‘I now realise that my son is in a narcissistic relationship, completely controlled and manipulated’

Tell Me About It: ‘I am not quite sure how to maintain our fragile relationship and where to go from here’


I saw it coming, but didn’t fully understand what was going on.

I haven’t seen my youngest married son for three Christmases now. I do have some communication by text – as a reply mainly to my occasional ones – but they are tentative, and I feel they are being monitored.

Since he got married, I witnessed a gradual negativity from him towards everything in life that he loved – his childhood memories, family, friends, hobbies, until almost complete estrangement. I know him as a sensitive, talented, kind person who was much loved by all who knew him. We were very close on a soul level. I never had a fallout or cross words with his wife, although I witnessed some very strange behaviour and was very generous towards them both when they lived and got married from my home.

But, through various insights, conversations and research I now realise that he is in a narcissistic relationship, completely controlled and manipulated. I understand now that narcissism in intimate relationships is similar to cult control and brainwashing. I cannot describe how painful this estrangement has been – a grief without a death. There have been times that I howled with the loss of it, but facing the reality, research and insight has left me with more compassion than resentment, even for his wife who needs to control to this extreme.

I am acquainted with grief and sorrow, but, believe me, this experience, as a mother, has been the hardest of all.
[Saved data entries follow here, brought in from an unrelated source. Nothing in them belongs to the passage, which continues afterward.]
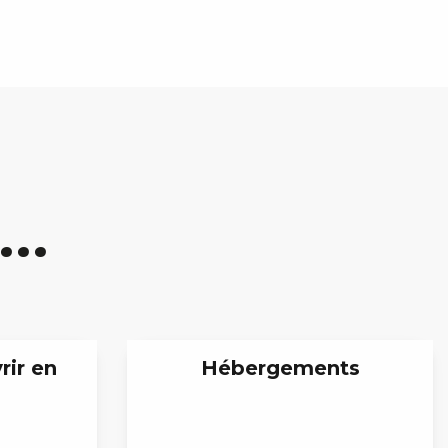
..
rir en
Hébergements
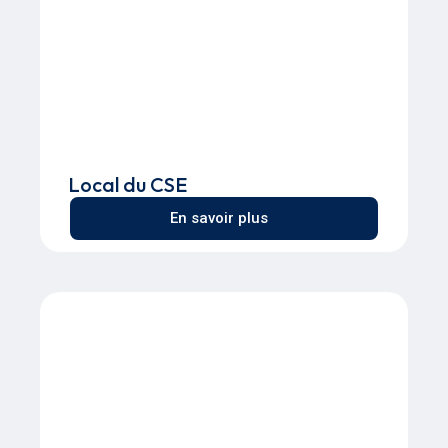
Local du CSE
En savoir plus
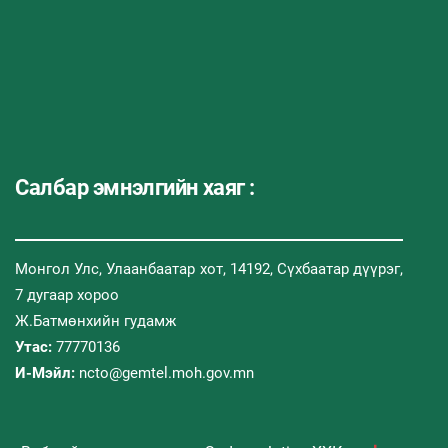
Салбар эмнэлгийн хаяг :
Монгол Улс, Улаанбаатар хот, 14192, Сүхбаатар дүүрэг,
7 дугаар хороо
Ж.Батмөнхийн гудамж
Утас:
77770136
И-Мэйл:
ncto@gemtel.moh.gov.mn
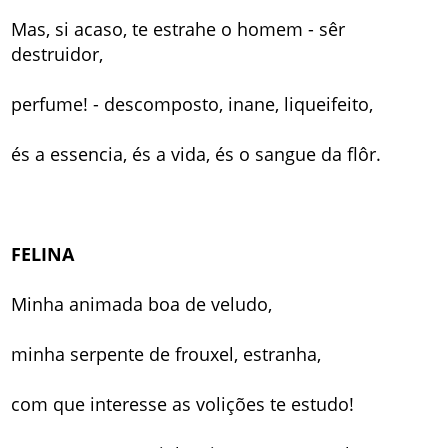
Mas, si acaso, te estrahe o homem - sêr
destruidor,
perfume! - descomposto, inane, liqueifeito,
és a essencia, és a vida, és o sangue da flôr.
FELINA
Minha animada boa de veludo,
minha serpente de frouxel, estranha,
com que interesse as volições te estudo!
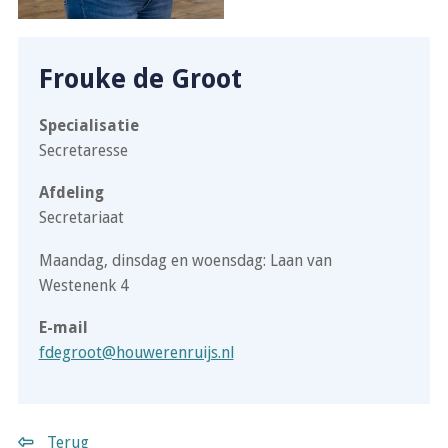
Frouke de Groot
Specialisatie
Secretaresse
Afdeling
Secretariaat
Maandag, dinsdag en woensdag: Laan van
Westenenk 4
E-mail
fdegroot@houwerenruijs.nl
Terug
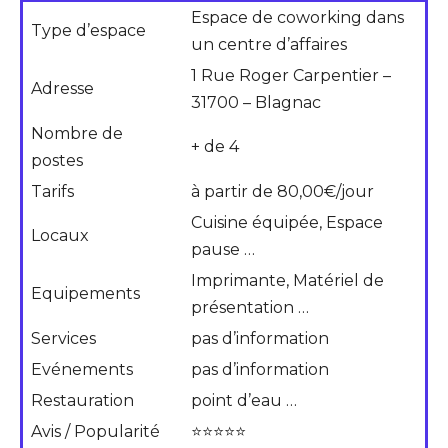
Espace de coworking dans
Type d’espace
un centre d’affaires
1 Rue Roger Carpentier –
Adresse
31700 – Blagnac
Nombre de
+ de 4
postes
Tarifs
à partir de 80,00€/jour
Cuisine équipée, Espace
Locaux
pause …
Imprimante, Matériel de
Equipements
présentation …
Services
pas d’information
Evénements
pas d’information
Restauration
point d’eau …
Avis / Popularité
⭐⭐⭐⭐⭐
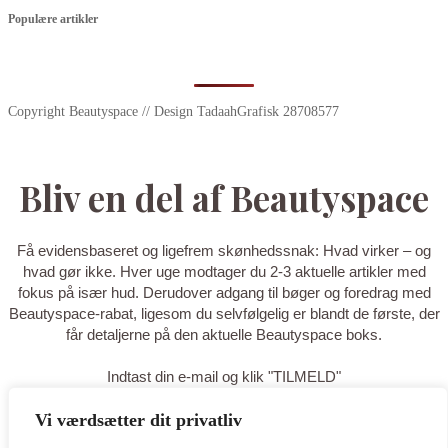
Populære artikler
Copyright Beautyspace // Design TadaahGrafisk 28708577
Bliv en del af Beautyspace
Få evidensbaseret og ligefrem skønhedssnak: Hvad virker – og
hvad gør ikke. Hver uge modtager du 2-3 aktuelle artikler med
fokus på især hud. Derudover adgang til bøger og foredrag med
Beautyspace-rabat, ligesom du selvfølgelig er blandt de første, der
får detaljerne på den aktuelle Beautyspace boks.
Indtast din e-mail og klik "TILMELD"
Vi værdsætter dit privatliv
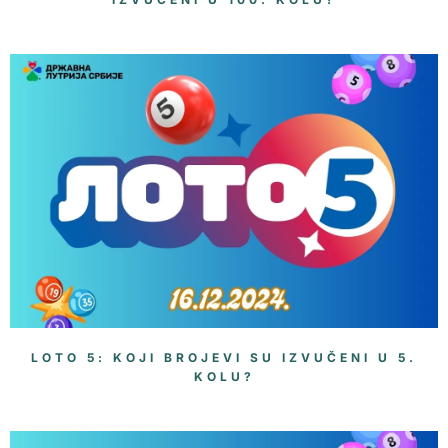
LOTO 5: KOJI BROJEVI SU IZVUČENI U 5.
KOLU?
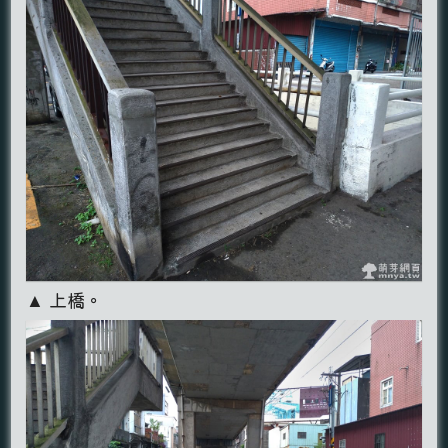
▲ 上橋。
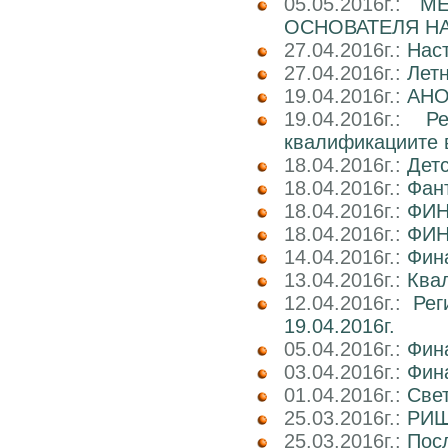
05.05.2016г.:
М
ОСНОВАТЕЛЯ НА
27.04.2016г.:
Нас
27.04.2016г.:
Лет
19.04.2016г.:
АНО
19.04.2016г.:
Р
квалификациите 
18.04.2016г.:
Детс
18.04.2016г.:
Фант
18.04.2016г.:
ФИН
18.04.2016г.:
ФИН
14.04.2016г.:
Фин
13.04.2016г.:
Квал
12.04.2016г.:
Рег
19.04.2016г.
05.04.2016г.:
Фин
03.04.2016г.:
Фин
01.04.2016г.:
Све
25.03.2016г.:
РИШ 
25.03.2016г.:
Посл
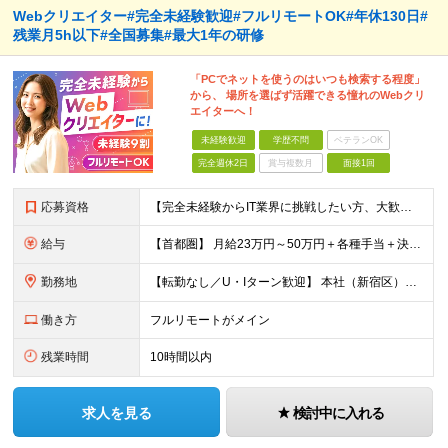
Webクリエイター#完全未経験歓迎#フルリモートOK#年休130日#
残業月5h以下#全国募集#最大1年の研修
「PCでネットを使うのはいつも検索する程度」
から、 場所を選ばず活躍できる憧れのWebクリ
エイターへ！
未経験歓迎
学歴不問
ベテランOK
完全週休2日
賞与複数月
面接1回
応募資格
【完全未経験からIT業界に挑戦したい方、大歓迎！】 ●応募年齢制限：34歳まで（若年層の長期キャリア形成を図るため） ★学歴不問・転職回数不問 ★第二新卒・社会人デビューOK 【こんな方を求めていま
給与
【首都圏】 月給23万円～50万円＋各種手当＋決算賞与 【大阪】 月給22万円～50万円＋各種手当＋決算賞与 【愛知】 月給21.5万円～50万円＋各種手当＋決算賞与 【福岡・宮城】 月給20万
勤務地
【転勤なし／U・Iターン歓迎】 本社（新宿区）、大阪支店、名古屋支店または東京都・神奈川県・千葉県・埼玉県・愛知県・大阪府・福岡県をはじめ、全国のプロジェクト先 ※ご希望を最大限考慮して配属先を決定
働き方
フルリモートがメイン
残業時間
10時間以内
求人を見る
検討中に入れる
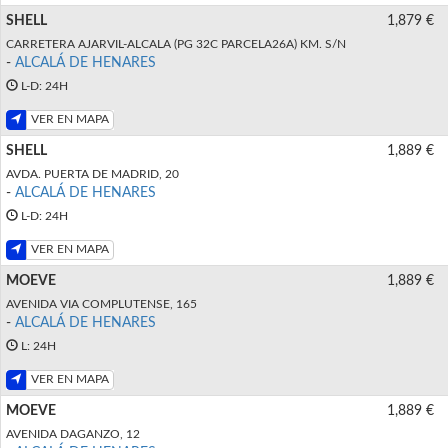
SHELL
1,879 €
CARRETERA AJARVIL-ALCALA (PG 32C PARCELA26A) KM. S/N
-
ALCALÁ DE HENARES
L-D: 24H
VER EN MAPA
SHELL
1,889 €
AVDA. PUERTA DE MADRID, 20
-
ALCALÁ DE HENARES
L-D: 24H
VER EN MAPA
MOEVE
1,889 €
AVENIDA VIA COMPLUTENSE, 165
-
ALCALÁ DE HENARES
L: 24H
VER EN MAPA
MOEVE
1,889 €
AVENIDA DAGANZO, 12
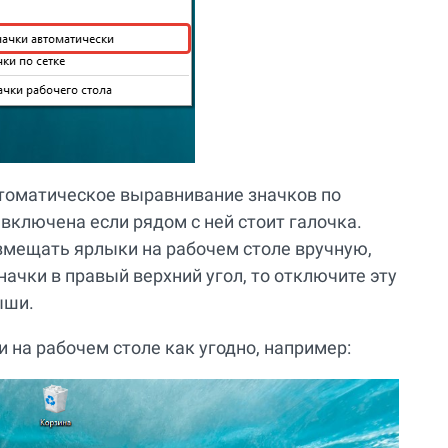
автоматическое выравнивание значков по
 включена если рядом с ней стоит галочка.
змещать ярлыки на рабочем столе вручную,
ачки в правый верхний угол, то отключите эту
ыши.
 на рабочем столе как угодно, например:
Added to this is the maternal worry for his mental wellbeing. While respecting his boundaries, I have kept up occasional texting, although it was challenging when I often got no reply. But I’m glad that I did now as I feel a shift recently and a little more openness in his brief texts. I am not given to shame or secrecy, and there is a lot of unnecessary shame around family estrangement – it is more common than we realise.
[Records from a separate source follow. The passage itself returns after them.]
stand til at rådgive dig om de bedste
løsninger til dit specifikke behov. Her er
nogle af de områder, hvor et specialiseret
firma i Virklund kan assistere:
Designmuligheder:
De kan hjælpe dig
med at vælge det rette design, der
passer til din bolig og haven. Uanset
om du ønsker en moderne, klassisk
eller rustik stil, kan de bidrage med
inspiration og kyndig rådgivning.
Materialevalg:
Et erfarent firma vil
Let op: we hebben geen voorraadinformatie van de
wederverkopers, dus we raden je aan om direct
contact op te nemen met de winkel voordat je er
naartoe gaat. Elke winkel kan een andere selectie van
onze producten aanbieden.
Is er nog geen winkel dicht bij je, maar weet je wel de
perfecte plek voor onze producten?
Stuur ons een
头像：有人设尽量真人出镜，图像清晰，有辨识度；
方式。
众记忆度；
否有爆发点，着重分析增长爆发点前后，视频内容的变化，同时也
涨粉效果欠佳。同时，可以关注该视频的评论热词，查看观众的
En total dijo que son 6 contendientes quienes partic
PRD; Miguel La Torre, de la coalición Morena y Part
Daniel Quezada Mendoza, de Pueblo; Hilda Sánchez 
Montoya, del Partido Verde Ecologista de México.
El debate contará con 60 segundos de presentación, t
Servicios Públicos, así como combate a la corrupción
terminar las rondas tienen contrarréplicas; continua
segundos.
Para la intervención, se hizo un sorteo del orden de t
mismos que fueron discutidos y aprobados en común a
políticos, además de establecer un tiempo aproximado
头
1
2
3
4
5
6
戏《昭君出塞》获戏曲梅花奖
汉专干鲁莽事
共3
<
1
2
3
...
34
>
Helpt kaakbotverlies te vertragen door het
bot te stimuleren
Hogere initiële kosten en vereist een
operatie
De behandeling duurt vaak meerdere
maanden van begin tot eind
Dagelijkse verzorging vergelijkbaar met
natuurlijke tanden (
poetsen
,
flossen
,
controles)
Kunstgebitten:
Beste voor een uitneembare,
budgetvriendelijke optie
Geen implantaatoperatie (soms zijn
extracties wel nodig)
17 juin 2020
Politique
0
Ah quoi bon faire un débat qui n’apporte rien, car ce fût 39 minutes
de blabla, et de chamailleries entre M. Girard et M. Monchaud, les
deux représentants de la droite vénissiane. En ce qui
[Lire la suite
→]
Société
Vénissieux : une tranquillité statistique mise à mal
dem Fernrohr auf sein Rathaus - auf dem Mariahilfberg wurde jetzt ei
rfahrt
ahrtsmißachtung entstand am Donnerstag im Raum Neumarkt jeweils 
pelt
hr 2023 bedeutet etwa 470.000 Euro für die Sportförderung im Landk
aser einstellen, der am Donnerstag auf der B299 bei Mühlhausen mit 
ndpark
Although close friends and immediate family know, I am reluctant, however, to be more open about it, for fear of him being judged and alienated in the future should the veil of illusion lift and he fully realises what is going on.

I am not quite sure how to maintain our fragile relationship and where to go from here.



It has been a long road that you have travelled, and it sounds as though you have emerged with a great deal of compassion and selflessness.

That you love your son and demonstrate that love through endurance and steadfastness is clear, and this is what he will find should he reach out for it. In fact, it may be this unbreakable bond that challenges his wife and that may be why she manages his contact with you. That you have arrived at a feeling of compassion shows that you have some understanding of the fear that may underlie her seemingly controlling behaviour, but of course, this only exacerbates your sense of grief at your son’s restricted life. Your son may also fear that if he reaches out for support, he will be pulled away from a wife who is vulnerable and isolated and therein lies the challenge for you.

So far you have not badmouthed his wife, and this may be why your son is able to open up a little to you, and perhaps he will grow in confidence as you remain unwavering in you “being there” for him. You know him well enough to know if this approach might work, though, if a crisis presents, it is always a good idea to use it as a possibility for change.

Your comment on shame may be telling in that your son may feel some of this as he negotiates expanding his life to include more than his wife in his intimate circle. Can you continue with your contact and encourage others in the family to offer invites to events, even if they are not responded to? It may be that this knowledge of a caring support system might be leant into at some time when a crunch situation occurs, and your son realises that he is not alone. Of course, this patience is hard to maintain. You have suffered the enormous grief of estrangement and there is no end to it as the lack of contact is lived daily. It is good that you have close friends and family who know and support you, but grief is lonely and desolate, and it can erode any happiness in your life.

Surround yourself with good people, immerse yourself in activities that give you joy or fulfilment, and do not let your love be contaminated by fear or despair. There is possibly too much of the latter in your son’s life already and what is needed is faith in the possibility of a more open and robust relationship. You are doing everything you can to be the steady beam of light for your son, but you too need nourishment and care in order to maintain this position, so focus on this as you await an opportunity for connection with your much-loved son.